**What is needed**. Filter the data below, keeping only lines that contain "neuePostleitzahl".

*** Opening of Source data ***

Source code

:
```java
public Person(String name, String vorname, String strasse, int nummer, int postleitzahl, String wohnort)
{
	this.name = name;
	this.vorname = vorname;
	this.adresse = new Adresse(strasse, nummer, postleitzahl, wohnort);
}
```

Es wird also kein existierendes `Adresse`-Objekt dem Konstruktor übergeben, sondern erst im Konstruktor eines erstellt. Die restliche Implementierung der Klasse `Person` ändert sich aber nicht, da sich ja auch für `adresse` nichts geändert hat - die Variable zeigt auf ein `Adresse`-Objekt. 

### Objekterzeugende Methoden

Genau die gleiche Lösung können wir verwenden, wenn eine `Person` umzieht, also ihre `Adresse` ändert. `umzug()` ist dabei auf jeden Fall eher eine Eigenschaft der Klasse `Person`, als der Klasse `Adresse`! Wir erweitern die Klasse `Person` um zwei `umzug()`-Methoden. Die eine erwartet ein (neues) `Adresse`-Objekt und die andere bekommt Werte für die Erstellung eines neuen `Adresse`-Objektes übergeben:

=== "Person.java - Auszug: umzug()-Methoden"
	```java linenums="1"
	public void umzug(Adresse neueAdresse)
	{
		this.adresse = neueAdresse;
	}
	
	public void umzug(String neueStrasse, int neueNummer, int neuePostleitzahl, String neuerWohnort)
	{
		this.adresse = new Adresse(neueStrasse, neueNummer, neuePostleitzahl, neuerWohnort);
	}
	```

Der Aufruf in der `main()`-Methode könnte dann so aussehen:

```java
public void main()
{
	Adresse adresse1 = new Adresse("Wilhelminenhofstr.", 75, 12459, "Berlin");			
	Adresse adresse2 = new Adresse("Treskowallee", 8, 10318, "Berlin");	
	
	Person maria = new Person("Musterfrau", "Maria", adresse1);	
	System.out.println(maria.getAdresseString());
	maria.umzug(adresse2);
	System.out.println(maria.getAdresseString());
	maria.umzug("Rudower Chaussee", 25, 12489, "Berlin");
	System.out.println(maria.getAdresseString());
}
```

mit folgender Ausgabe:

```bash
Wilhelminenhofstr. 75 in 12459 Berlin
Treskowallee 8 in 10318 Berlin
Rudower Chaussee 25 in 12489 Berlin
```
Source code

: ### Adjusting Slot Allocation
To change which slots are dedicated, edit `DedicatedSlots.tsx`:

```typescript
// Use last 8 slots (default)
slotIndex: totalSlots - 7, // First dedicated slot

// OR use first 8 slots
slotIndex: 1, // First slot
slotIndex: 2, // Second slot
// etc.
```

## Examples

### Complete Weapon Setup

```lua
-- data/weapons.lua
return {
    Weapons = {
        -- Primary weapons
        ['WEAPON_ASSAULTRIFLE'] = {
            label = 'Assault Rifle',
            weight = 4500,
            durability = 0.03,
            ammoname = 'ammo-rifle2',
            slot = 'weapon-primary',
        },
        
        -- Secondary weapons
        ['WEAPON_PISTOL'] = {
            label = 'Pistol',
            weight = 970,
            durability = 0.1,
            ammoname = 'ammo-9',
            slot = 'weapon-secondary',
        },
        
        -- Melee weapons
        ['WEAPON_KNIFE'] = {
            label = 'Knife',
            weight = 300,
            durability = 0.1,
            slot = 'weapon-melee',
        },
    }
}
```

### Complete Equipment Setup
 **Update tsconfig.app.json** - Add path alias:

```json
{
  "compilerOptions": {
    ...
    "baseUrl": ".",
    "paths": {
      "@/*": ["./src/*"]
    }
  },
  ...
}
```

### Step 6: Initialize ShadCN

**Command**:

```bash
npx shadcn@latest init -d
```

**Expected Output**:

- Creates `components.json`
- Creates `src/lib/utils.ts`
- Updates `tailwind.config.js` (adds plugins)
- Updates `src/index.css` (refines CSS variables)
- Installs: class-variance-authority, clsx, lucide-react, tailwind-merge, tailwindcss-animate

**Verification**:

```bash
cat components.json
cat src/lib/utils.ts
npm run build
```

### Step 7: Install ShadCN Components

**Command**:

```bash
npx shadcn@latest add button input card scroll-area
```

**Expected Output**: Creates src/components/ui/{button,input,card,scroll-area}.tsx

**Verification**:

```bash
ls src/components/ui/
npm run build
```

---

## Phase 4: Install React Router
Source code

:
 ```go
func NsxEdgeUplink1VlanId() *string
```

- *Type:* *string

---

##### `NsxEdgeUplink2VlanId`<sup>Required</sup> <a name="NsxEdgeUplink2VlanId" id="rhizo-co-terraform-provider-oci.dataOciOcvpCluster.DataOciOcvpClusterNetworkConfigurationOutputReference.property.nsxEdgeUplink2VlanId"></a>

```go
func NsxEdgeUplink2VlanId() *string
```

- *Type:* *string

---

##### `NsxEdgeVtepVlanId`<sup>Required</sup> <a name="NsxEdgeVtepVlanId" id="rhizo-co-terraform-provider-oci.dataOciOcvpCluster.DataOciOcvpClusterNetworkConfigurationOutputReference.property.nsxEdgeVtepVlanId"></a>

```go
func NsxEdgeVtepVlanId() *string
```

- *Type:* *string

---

*** Close of Source data ***

**Answer section**.
	public void umzug(String neueStrasse, int neueNummer, int neuePostleitzahl, String neuerWohnort)
		this.adresse = new Adresse(neueStrasse, neueNummer, neuePostleitzahl, neuerWohnort);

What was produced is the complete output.